*** Opening of The data ***

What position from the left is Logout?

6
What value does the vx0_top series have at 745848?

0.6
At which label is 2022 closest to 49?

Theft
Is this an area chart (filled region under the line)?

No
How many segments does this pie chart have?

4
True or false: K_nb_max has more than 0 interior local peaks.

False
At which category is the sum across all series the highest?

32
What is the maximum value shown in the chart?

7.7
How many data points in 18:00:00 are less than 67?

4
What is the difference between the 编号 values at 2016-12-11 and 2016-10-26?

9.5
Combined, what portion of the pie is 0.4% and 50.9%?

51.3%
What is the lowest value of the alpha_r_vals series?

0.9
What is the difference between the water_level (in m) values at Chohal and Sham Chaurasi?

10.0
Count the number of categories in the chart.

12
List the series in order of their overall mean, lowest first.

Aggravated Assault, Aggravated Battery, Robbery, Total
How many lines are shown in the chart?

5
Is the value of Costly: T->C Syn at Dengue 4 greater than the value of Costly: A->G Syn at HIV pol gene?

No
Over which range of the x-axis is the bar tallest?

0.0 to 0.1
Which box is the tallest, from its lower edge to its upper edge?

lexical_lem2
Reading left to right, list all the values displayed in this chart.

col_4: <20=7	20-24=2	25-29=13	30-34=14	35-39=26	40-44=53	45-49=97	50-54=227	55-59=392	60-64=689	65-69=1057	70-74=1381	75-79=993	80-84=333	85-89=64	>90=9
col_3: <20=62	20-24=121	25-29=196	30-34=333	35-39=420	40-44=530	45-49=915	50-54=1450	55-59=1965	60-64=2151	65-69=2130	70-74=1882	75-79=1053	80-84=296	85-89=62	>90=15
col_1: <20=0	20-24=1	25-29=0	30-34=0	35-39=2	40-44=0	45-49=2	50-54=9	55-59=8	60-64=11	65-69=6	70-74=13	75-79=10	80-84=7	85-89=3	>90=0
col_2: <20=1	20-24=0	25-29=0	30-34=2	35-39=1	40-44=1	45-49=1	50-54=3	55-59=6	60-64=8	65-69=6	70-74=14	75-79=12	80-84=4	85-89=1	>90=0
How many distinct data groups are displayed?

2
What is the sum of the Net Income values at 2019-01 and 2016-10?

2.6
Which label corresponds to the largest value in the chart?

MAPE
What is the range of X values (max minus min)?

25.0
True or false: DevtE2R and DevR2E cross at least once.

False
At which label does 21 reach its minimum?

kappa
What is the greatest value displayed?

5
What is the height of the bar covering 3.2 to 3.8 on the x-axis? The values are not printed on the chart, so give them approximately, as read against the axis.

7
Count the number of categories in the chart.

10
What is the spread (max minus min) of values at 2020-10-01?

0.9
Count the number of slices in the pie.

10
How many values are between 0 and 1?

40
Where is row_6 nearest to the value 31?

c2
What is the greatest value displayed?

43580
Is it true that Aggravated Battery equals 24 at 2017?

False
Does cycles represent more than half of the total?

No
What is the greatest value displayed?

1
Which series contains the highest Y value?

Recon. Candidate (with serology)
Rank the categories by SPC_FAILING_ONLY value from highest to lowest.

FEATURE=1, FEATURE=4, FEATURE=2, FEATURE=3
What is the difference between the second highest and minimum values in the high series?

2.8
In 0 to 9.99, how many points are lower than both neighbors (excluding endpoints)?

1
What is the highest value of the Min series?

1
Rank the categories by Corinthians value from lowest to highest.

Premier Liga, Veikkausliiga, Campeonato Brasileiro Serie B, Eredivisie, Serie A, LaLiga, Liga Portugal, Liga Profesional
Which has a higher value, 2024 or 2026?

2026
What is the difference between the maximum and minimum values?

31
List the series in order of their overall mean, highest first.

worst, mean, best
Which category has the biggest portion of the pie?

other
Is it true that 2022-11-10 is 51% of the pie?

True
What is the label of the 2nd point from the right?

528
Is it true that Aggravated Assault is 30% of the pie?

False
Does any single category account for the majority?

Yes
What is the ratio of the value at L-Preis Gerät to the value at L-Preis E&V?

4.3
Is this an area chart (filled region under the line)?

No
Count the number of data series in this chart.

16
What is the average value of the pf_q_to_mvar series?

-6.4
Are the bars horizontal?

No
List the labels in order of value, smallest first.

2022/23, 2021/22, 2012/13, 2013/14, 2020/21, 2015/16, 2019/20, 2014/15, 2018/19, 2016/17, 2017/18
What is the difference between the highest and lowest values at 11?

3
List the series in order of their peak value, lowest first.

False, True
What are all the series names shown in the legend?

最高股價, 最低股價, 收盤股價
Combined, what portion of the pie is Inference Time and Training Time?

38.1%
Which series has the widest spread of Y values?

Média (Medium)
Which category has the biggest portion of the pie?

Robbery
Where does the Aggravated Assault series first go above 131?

*** Close of The data ***

_Problem description_
Copy every one of the entries above, reproducing each line exactly with nothing changed, added, or left out.

_Task answer_
What position from the left is Logout?

6
What value does the vx0_top series have at 745848?

0.6
At which label is 2022 closest to 49?

Theft
Is this an area chart (filled region under the line)?

No
How many segments does this pie chart have?

4
True or false: K_nb_max has more than 0 interior local peaks.

False
At which category is the sum across all series the highest?

32
What is the maximum value shown in the chart?

7.7
How many data points in 18:00:00 are less than 67?

4
What is the difference between the 编号 values at 2016-12-11 and 2016-10-26?

9.5
Combined, what portion of the pie is 0.4% and 50.9%?

51.3%
What is the lowest value of the alpha_r_vals series?

0.9
What is the difference between the water_level (in m) values at Chohal and Sham Chaurasi?

10.0
Count the number of categories in the chart.

12
List the series in order of their overall mean, lowest first.

Aggravated Assault, Aggravated Battery, Robbery, Total
How many lines are shown in the chart?

5
Is the value of Costly: T->C Syn at Dengue 4 greater than the value of Costly: A->G Syn at HIV pol gene?

No
Over which range of the x-axis is the bar tallest?

0.0 to 0.1
Which box is the tallest, from its lower edge to its upper edge?

lexical_lem2
Reading left to right, list all the values displayed in this chart.

col_4: <20=7	20-24=2	25-29=13	30-34=14	35-39=26	40-44=53	45-49=97	50-54=227	55-59=392	60-64=689	65-69=1057	70-74=1381	75-79=993	80-84=333	85-89=64	>90=9
col_3: <20=62	20-24=121	25-29=196	30-34=333	35-39=420	40-44=530	45-49=915	50-54=1450	55-59=1965	60-64=2151	65-69=2130	70-74=1882	75-79=1053	80-84=296	85-89=62	>90=15
col_1: <20=0	20-24=1	25-29=0	30-34=0	35-39=2	40-44=0	45-49=2	50-54=9	55-59=8	60-64=11	65-69=6	70-74=13	75-79=10	80-84=7	85-89=3	>90=0
col_2: <20=1	20-24=0	25-29=0	30-34=2	35-39=1	40-44=1	45-49=1	50-54=3	55-59=6	60-64=8	65-69=6	70-74=14	75-79=12	80-84=4	85-89=1	>90=0
How many distinct data groups are displayed?

2
What is the sum of the Net Income values at 2019-01 and 2016-10?

2.6
Which label corresponds to the largest value in the chart?

MAPE
What is the range of X values (max minus min)?

25.0
True or false: DevtE2R and DevR2E cross at least once.

False
At which label does 21 reach its minimum?

kappa
What is the greatest value displayed?

5
What is the height of the bar covering 3.2 to 3.8 on the x-axis? The values are not printed on the chart, so give them approximately, as read against the axis.

7
Count the number of categories in the chart.

10
What is the spread (max minus min) of values at 2020-10-01?

0.9
Count the number of slices in the pie.

10
How many values are between 0 and 1?

40
Where is row_6 nearest to the value 31?

c2
What is the greatest value displayed?

43580
Is it true that Aggravated Battery equals 24 at 2017?

False
Does cycles represent more than half of the total?

No
What is the greatest value displayed?

1
Which series contains the highest Y value?

Recon. Candidate (with serology)
Rank the categories by SPC_FAILING_ONLY value from highest to lowest.

FEATURE=1, FEATURE=4, FEATURE=2, FEATURE=3
What is the difference between the second highest and minimum values in the high series?

2.8
In 0 to 9.99, how many points are lower than both neighbors (excluding endpoints)?

1
What is the highest value of the Min series?

1
Rank the categories by Corinthians value from lowest to highest.

Premier Liga, Veikkausliiga, Campeonato Brasileiro Serie B, Eredivisie, Serie A, LaLiga, Liga Portugal, Liga Profesional
Which has a higher value, 2024 or 2026?

2026
What is the difference between the maximum and minimum values?

31
List the series in order of their overall mean, highest first.

worst, mean, best
Which category has the biggest portion of the pie?

other
Is it true that 2022-11-10 is 51% of the pie?

True
What is the label of the 2nd point from the right?

528
Is it true that Aggravated Assault is 30% of the pie?

False
Does any single category account for the majority?

Yes
What is the ratio of the value at L-Preis Gerät to the value at L-Preis E&V?

4.3
Is this an area chart (filled region under the line)?

No
Count the number of data series in this chart.

16
What is the average value of the pf_q_to_mvar series?

-6.4
Are the bars horizontal?

No
List the labels in order of value, smallest first.

2022/23, 2021/22, 2012/13, 2013/14, 2020/21, 2015/16, 2019/20, 2014/15, 2018/19, 2016/17, 2017/18
What is the difference between the highest and lowest values at 11?

3
List the series in order of their peak value, lowest first.

False, True
What are all the series names shown in the legend?

最高股價, 最低股價, 收盤股價
Combined, what portion of the pie is Inference Time and Training Time?

38.1%
Which series has the widest spread of Y values?

Média (Medium)
Which category has the biggest portion of the pie?

Robbery
Where does the Aggravated Assault series first go above 131?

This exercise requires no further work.